Problem to solve |
Write out again, exactly, the lines below starting at the one with "297 134 0.18" and ending at the one with "167 167 0.17".

Saved entries
=====
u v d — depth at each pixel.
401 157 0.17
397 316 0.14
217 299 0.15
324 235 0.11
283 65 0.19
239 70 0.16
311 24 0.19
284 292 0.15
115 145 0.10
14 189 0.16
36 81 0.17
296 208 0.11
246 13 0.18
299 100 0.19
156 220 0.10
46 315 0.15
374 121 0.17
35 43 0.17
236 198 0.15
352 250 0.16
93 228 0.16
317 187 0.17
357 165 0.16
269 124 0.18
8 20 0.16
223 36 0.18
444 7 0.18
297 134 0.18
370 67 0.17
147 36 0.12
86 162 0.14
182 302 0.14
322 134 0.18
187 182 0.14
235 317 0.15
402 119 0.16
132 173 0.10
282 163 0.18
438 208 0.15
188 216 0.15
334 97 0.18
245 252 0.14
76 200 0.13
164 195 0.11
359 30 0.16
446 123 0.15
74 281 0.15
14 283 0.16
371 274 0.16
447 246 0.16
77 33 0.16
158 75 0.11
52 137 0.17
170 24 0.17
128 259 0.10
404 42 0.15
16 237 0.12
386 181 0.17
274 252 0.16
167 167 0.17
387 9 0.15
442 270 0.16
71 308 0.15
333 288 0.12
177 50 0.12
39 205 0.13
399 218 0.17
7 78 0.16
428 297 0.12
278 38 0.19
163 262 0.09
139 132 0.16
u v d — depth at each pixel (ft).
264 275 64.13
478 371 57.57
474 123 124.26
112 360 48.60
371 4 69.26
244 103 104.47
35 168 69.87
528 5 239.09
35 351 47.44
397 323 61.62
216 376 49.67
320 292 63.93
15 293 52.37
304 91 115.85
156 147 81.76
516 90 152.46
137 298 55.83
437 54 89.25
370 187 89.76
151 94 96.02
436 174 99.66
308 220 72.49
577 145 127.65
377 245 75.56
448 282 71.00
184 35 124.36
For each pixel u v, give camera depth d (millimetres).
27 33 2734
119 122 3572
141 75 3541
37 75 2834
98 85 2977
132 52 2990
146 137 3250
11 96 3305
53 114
=====
Your solution |
297 134 0.18
370 67 0.17
147 36 0.12
86 162 0.14
182 302 0.14
322 134 0.18
187 182 0.14
235 317 0.15
402 119 0.16
132 173 0.10
282 163 0.18
438 208 0.15
188 216 0.15
334 97 0.18
245 252 0.14
76 200 0.13
164 195 0.11
359 30 0.16
446 123 0.15
74 281 0.15
14 283 0.16
371 274 0.16
447 246 0.16
77 33 0.16
158 75 0.11
52 137 0.17
170 24 0.17
128 259 0.10
404 42 0.15
16 237 0.12
386 181 0.17
274 252 0.16
167 167 0.17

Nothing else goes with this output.